***** TEXTAUSZUG
Frankreich

Françoise Kerymer. Zwischen Himmel und Meer (2017)

Emma und ihr siebenjähriger Sohn Camille kommen auf die Île de Sein, wo sie zwei Monate bleiben müssen – so hat es ihr Ehemann Boris beschlossen. Für Emma scheint diese Verbannung unerträglich, zumal sie auch in ihrem hochintelligenten Sohn nur eine Belastung sieht. Camille freundet sich schnell mit der Insel, ihrer Natur und der Freiheit, die sie ermöglicht, an. Seine Mutter tut sich damit schwerer …

Die Île de Sein, vor der Küste der Bretagne, ist ein Vorposten weit draußen im Meer. Für Bretagne-Liebhaber ein Traumziel, für eine verwöhnte junge Pariserin, die noch dazu aus Nizza stammt, muss dieses Exil unerträglich scheinen: Viel, sehr viel Natur, das Meer bestimmt Wetter und Tagesabläufe, sorgt für eine hohe Luftfeuchtigkeit und durch die Abgeschiedenheit für die Eigenwilligkeit der Inselbewohner.

Camille findet Freunde

Viele Bewohner hat die Insel allerdings nicht, und noch weniger finden Eingang in diesen Roman. Armelle, die Wirtin des Insel-Restaurants, in dem Emma und Camille ihre Mahlzeiten einnehmen, freundet sich erst mit Camille an, hält dann aber auch ein wachsames Auge auf seine Mutter. In Louis-Camille, dem ehemaligen Dirigenten und jetzigen Komponisten, einem Außenseiter unter den Inselbewohnern, ahnt der junge Camille einen Seelenverwandten. Und auch wenn der Erwachsene in seiner eigenen Inselwelt umherwandert, lässt der Junge nicht locker und beide entdecken erstaunliche Parallelen in ihren Talenten und der Liebe zur Musik. Zum ersten Mal hat der Junge auf dieser Insel zwei Freunde, die mit ihm zurechtkommen, die ihn nicht sonderbar finden.

Emma leidet

Für Emma ist alles eine schlimme Herausforderung, alles überfordert sie, sie scheint in Depressionen festzustecken oder hat andere ernste Probleme – wieso hat ihr Mann sie auf dieses flache Stückchen Land „Zwischen Himmel und Meer“ verbannt? Ein Masseur scheint eine Rolle zu spielen … eine Affäre? Die Auflösung dieses Rätsels kommt erst gegen Ende des Romans. Bis dahin schleppt Emma sich durch die Tage, lustlos, verzweifelt, abgeschnitten von der Welt. Erst als sich Ronan Le Gall, der Kapitän des Fährbootes, um sie bemüht, scheint ein wenig Leben in die junge Frau zurückzukehren.
**********
***** AUSGEWÄHLTE ZEILEN
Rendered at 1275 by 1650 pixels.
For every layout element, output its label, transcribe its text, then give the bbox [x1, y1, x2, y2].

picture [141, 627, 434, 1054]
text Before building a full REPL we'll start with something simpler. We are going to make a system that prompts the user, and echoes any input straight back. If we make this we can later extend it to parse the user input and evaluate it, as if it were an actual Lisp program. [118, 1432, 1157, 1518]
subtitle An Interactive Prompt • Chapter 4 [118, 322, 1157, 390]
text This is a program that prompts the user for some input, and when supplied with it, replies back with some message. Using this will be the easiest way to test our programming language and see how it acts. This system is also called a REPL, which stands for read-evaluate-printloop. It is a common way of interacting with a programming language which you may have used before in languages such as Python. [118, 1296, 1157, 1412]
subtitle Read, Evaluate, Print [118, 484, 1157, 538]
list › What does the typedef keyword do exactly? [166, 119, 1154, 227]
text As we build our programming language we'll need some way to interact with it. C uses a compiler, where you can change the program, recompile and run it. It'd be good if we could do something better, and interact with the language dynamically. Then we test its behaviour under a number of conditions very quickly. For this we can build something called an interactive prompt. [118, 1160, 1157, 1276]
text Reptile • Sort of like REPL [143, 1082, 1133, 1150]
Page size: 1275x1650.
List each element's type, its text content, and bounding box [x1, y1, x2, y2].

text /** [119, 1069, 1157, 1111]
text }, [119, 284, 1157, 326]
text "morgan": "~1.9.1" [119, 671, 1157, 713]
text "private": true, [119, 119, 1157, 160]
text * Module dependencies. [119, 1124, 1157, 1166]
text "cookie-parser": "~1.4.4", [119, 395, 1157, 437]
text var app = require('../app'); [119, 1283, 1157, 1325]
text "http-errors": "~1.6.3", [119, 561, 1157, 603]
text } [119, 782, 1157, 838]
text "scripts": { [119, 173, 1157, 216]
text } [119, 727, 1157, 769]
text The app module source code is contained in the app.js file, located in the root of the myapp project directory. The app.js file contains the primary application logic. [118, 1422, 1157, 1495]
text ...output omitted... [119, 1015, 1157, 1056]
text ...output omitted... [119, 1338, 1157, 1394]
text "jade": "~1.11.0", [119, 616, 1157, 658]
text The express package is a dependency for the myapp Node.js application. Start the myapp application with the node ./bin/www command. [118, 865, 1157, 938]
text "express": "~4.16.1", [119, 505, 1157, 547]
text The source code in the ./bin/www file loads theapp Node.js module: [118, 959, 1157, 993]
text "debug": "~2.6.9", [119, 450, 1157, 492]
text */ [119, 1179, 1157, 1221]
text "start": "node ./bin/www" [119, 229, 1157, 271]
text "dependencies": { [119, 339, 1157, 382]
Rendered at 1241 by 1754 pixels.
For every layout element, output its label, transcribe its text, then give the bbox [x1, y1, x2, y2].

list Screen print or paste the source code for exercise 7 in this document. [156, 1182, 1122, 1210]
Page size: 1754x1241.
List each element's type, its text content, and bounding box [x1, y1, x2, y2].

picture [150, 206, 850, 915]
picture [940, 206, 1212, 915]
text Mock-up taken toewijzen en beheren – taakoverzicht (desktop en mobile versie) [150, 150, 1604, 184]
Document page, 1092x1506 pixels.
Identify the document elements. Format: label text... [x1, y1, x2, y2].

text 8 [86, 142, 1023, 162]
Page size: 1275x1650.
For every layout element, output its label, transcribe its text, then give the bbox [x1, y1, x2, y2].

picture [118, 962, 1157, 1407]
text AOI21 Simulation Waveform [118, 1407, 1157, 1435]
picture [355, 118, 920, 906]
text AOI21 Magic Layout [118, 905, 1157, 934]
**********
#### [GESTELLTE AUFGABE A]
Gib die Buchbesprechung wörtlich wieder, beginnend bei „Camille findet Freunde“ und endend bei „nicht sonderbar finden.“.
#### [GESTELLTE AUFGABE B]
Beantworte anhand der Buchbesprechung folgende Fragen:
(i) Wie alt ist Camille?
(ii) Wer hat beschlossen, dass Emma und Camille zwei Monate auf der Île de Sein bleiben müssen?
(iii) Welche Aufgabe hat Ronan Le Gall?
Die Zeilen stehen in keinem Zusammenhang mit der Buchbesprechung.

#### [LÖSUNG A]
Camille findet Freunde

Viele Bewohner hat die Insel allerdings nicht, und noch weniger finden Eingang in diesen Roman. Armelle, die Wirtin des Insel-Restaurants, in dem Emma und Camille ihre Mahlzeiten einnehmen, freundet sich erst mit Camille an, hält dann aber auch ein wachsames Auge auf seine Mutter. In Louis-Camille, dem ehemaligen Dirigenten und jetzigen Komponisten, einem Außenseiter unter den Inselbewohnern, ahnt der junge Camille einen Seelenverwandten. Und auch wenn der Erwachsene in seiner eigenen Inselwelt umherwandert, lässt der Junge nicht locker und beide entdecken erstaunliche Parallelen in ihren Talenten und der Liebe zur Musik. Zum ersten Mal hat der Junge auf dieser Insel zwei Freunde, die mit ihm zurechtkommen, die ihn nicht sonderbar finden.

#### [LÖSUNG B]
(i) Camille ist sieben Jahre alt.
(ii) Emmas Ehemann Boris hat es beschlossen.
(iii) Ronan Le Gall ist der Kapitän des Fährbootes.